▸ ASSIGNED TASK:
Every entry is to be printed again precisely as given.

▸ Data items:

= = = = =

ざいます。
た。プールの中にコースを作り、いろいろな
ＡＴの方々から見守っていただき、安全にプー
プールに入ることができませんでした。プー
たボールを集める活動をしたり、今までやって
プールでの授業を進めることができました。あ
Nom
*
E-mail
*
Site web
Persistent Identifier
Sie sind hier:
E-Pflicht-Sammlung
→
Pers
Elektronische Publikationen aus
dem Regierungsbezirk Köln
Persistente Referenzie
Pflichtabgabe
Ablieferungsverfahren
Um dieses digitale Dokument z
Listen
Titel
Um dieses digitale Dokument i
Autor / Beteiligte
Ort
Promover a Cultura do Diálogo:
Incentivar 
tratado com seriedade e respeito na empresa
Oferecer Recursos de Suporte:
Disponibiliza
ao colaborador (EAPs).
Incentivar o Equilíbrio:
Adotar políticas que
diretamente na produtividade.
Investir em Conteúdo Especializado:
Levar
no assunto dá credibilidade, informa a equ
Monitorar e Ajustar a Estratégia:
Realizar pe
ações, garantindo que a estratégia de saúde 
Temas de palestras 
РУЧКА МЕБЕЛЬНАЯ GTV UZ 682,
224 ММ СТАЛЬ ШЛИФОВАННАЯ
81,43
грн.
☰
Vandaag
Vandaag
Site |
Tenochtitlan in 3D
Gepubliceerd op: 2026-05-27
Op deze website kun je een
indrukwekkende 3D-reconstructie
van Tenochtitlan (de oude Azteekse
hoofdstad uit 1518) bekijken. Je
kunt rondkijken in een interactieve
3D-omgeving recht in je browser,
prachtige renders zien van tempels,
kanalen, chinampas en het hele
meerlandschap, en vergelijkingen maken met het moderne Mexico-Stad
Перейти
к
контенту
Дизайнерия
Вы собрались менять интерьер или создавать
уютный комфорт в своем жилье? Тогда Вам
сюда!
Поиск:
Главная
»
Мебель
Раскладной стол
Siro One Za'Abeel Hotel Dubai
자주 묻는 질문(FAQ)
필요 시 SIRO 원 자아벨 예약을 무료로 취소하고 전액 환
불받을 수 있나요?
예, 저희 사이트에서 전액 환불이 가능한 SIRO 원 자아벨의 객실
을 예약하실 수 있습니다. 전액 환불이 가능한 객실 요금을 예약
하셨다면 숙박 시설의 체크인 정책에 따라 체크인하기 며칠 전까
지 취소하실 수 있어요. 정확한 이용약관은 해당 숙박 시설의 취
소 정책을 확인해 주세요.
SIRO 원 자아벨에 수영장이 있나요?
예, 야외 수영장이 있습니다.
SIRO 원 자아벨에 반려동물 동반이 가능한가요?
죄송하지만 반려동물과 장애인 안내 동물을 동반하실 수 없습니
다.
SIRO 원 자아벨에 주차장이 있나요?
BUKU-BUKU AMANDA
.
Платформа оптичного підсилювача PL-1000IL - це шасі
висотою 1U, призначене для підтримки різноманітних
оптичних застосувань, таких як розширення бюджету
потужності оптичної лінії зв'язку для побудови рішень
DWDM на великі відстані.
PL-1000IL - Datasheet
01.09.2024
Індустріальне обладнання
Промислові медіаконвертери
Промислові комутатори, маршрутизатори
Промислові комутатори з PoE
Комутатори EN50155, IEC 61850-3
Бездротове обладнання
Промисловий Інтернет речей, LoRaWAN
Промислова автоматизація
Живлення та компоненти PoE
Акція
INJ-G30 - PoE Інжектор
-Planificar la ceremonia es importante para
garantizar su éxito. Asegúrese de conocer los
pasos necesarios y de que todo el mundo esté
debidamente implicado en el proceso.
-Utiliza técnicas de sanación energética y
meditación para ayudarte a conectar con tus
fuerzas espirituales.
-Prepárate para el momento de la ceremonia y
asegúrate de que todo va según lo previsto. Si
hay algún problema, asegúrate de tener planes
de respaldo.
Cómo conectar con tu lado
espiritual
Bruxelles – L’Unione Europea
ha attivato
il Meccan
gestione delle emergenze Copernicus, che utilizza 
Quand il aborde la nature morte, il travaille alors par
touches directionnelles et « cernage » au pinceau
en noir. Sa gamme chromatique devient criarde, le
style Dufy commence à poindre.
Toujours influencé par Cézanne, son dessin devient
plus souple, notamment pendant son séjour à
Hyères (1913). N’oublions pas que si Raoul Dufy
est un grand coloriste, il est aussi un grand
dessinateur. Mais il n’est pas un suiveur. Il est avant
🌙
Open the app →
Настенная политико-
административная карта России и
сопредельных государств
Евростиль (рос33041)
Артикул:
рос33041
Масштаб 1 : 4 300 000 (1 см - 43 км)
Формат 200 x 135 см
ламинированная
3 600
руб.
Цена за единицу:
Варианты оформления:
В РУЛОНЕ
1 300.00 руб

= = = = =

▸ TASK RESPONSE:
ざいます。
た。プールの中にコースを作り、いろいろな
ＡＴの方々から見守っていただき、安全にプー
プールに入ることができませんでした。プー
たボールを集める活動をしたり、今までやって
プールでの授業を進めることができました。あ
Nom
*
E-mail
*
Site web
Persistent Identifier
Sie sind hier:
E-Pflicht-Sammlung
→
Pers
Elektronische Publikationen aus
dem Regierungsbezirk Köln
Persistente Referenzie
Pflichtabgabe
Ablieferungsverfahren
Um dieses digitale Dokument z
Listen
Titel
Um dieses digitale Dokument i
Autor / Beteiligte
Ort
Promover a Cultura do Diálogo:
Incentivar 
tratado com seriedade e respeito na empresa
Oferecer Recursos de Suporte:
Disponibiliza
ao colaborador (EAPs).
Incentivar o Equilíbrio:
Adotar políticas que
diretamente na produtividade.
Investir em Conteúdo Especializado:
Levar
no assunto dá credibilidade, informa a equ
Monitorar e Ajustar a Estratégia:
Realizar pe
ações, garantindo que a estratégia de saúde 
Temas de palestras 
РУЧКА МЕБЕЛЬНАЯ GTV UZ 682,
224 ММ СТАЛЬ ШЛИФОВАННАЯ
81,43
грн.
☰
Vandaag
Vandaag
Site |
Tenochtitlan in 3D
Gepubliceerd op: 2026-05-27
Op deze website kun je een
indrukwekkende 3D-reconstructie
van Tenochtitlan (de oude Azteekse
hoofdstad uit 1518) bekijken. Je
kunt rondkijken in een interactieve
3D-omgeving recht in je browser,
prachtige renders zien van tempels,
kanalen, chinampas en het hele
meerlandschap, en vergelijkingen maken met het moderne Mexico-Stad
Перейти
к
контенту
Дизайнерия
Вы собрались менять интерьер или создавать
уютный комфорт в своем жилье? Тогда Вам
сюда!
Поиск:
Главная
»
Мебель
Раскладной стол
Siro One Za'Abeel Hotel Dubai
자주 묻는 질문(FAQ)
필요 시 SIRO 원 자아벨 예약을 무료로 취소하고 전액 환
불받을 수 있나요?
예, 저희 사이트에서 전액 환불이 가능한 SIRO 원 자아벨의 객실
을 예약하실 수 있습니다. 전액 환불이 가능한 객실 요금을 예약
하셨다면 숙박 시설의 체크인 정책에 따라 체크인하기 며칠 전까
지 취소하실 수 있어요. 정확한 이용약관은 해당 숙박 시설의 취
소 정책을 확인해 주세요.
SIRO 원 자아벨에 수영장이 있나요?
예, 야외 수영장이 있습니다.
SIRO 원 자아벨에 반려동물 동반이 가능한가요?
죄송하지만 반려동물과 장애인 안내 동물을 동반하실 수 없습니
다.
SIRO 원 자아벨에 주차장이 있나요?
BUKU-BUKU AMANDA
.
Платформа оптичного підсилювача PL-1000IL - це шасі
висотою 1U, призначене для підтримки різноманітних
оптичних застосувань, таких як розширення бюджету
потужності оптичної лінії зв'язку для побудови рішень
DWDM на великі відстані.
PL-1000IL - Datasheet
01.09.2024
Індустріальне обладнання
Промислові медіаконвертери
Промислові комутатори, маршрутизатори
Промислові комутатори з PoE
Комутатори EN50155, IEC 61850-3
Бездротове обладнання
Промисловий Інтернет речей, LoRaWAN
Промислова автоматизація
Живлення та компоненти PoE
Акція
INJ-G30 - PoE Інжектор
-Planificar la ceremonia es importante para
garantizar su éxito. Asegúrese de conocer los
pasos necesarios y de que todo el mundo esté
debidamente implicado en el proceso.
-Utiliza técnicas de sanación energética y
meditación para ayudarte a conectar con tus
fuerzas espirituales.
-Prepárate para el momento de la ceremonia y
asegúrate de que todo va según lo previsto. Si
hay algún problema, asegúrate de tener planes
de respaldo.
Cómo conectar con tu lado
espiritual
Bruxelles – L’Unione Europea
ha attivato
il Meccan
gestione delle emergenze Copernicus, che utilizza 
Quand il aborde la nature morte, il travaille alors par
touches directionnelles et « cernage » au pinceau
en noir. Sa gamme chromatique devient criarde, le
style Dufy commence à poindre.
Toujours influencé par Cézanne, son dessin devient
plus souple, notamment pendant son séjour à
Hyères (1913). N’oublions pas que si Raoul Dufy
est un grand coloriste, il est aussi un grand
dessinateur. Mais il n’est pas un suiveur. Il est avant
🌙
Open the app →
Настенная политико-
административная карта России и
сопредельных государств
Евростиль (рос33041)
Артикул:
рос33041
Масштаб 1 : 4 300 000 (1 см - 43 км)
Формат 200 x 135 см
ламинированная
3 600
руб.
Цена за единицу:
Варианты оформления:
В РУЛОНЕ
1 300.00 руб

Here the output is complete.